Thursday, March 12 was a crazy day in terms of price volatility across markets, S&P ended up down by 9.5% and Bitcoin by over 50% and then by the end of the day only down by ~30%. With this intraday volatility, something that became clear is that how traditional and Bitcoin markets are structured. Both traditional markets and Bitcoin, they are structured differently.
In traditional markets, when we see a high level of volatility, we see circuit breakers come into the picture. In the US stock market, if the price drops by 7%, the trading is halted for 15 mins, and if it drops again by 13%, trading halts again, and if it drops 20%, the trading is stopped for the day.
Now for traders who spend all of the time on the Bitcoin market where trading happens 24/7 and where these circuit breakers down exist, traders are used to this level of volatility. On a day when price volatility is high, all the exchanges would shut down. But this isn't the case, as Bitcoin trades on a global basis, and with no circuit breakers, it could drop down or come up as much as it would like.
S&P fell by 9.5% even though the circuit breaker went off at an initial 7% drop at the start of the day and the Fed announcing that it would pump $1.5 trillion into the economy. When the Federal Reserve announced that it would pump ~$1 trillion in the economy, the stock market recovered, but then it again dropped.
The economies have become dependant on monetary stimulus. Thursday's announcement didn't affect, probably because the stimulus wasn't enough. If the Fed wants the market to respond, it would have to print so much money that it actually could risk high inflation at a minimum and full-on hyper-inflation at a maximum.

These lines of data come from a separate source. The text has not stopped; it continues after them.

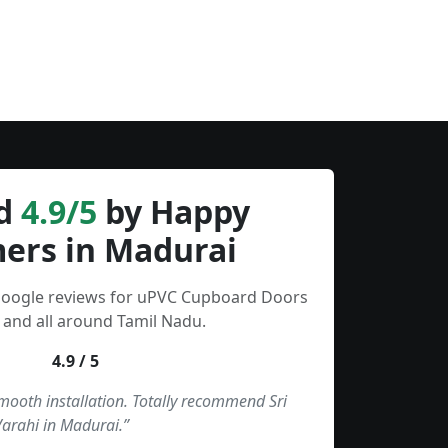
d
4.9/5
by Happy
ers in Madurai
 Google reviews for uPVC Cupboard Doors
 and all around Tamil Nadu.
4.9 / 5
smooth installation. Totally recommend Sri
Varahi in Madurai.”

On the other hand, Bitcoin will keep on doing what it's designed to do, all day trading, no circuit breakers, and no government intervention. Just a global free market place where anyone can come and buy and sell cryptocurrency. The way bitcoin market works, it would continue to attract fierce traders with a different mindset from traditional market traders. Although the high volatility of Bitcoin has been questioned a lot of times in the past, it is still the top-performing asset of the last decade. We could look at Bitcoin's volatility as a feature that replicates free-market capitalism.
Some of the financial experts that have experience in the traditional market space have recognized Bitcoin as the only asset that needs zero government intervention to stabilize. Now both, Bitcoin and S&P had the same volatility on Thursday while the feds manipulated one while the other was a free market.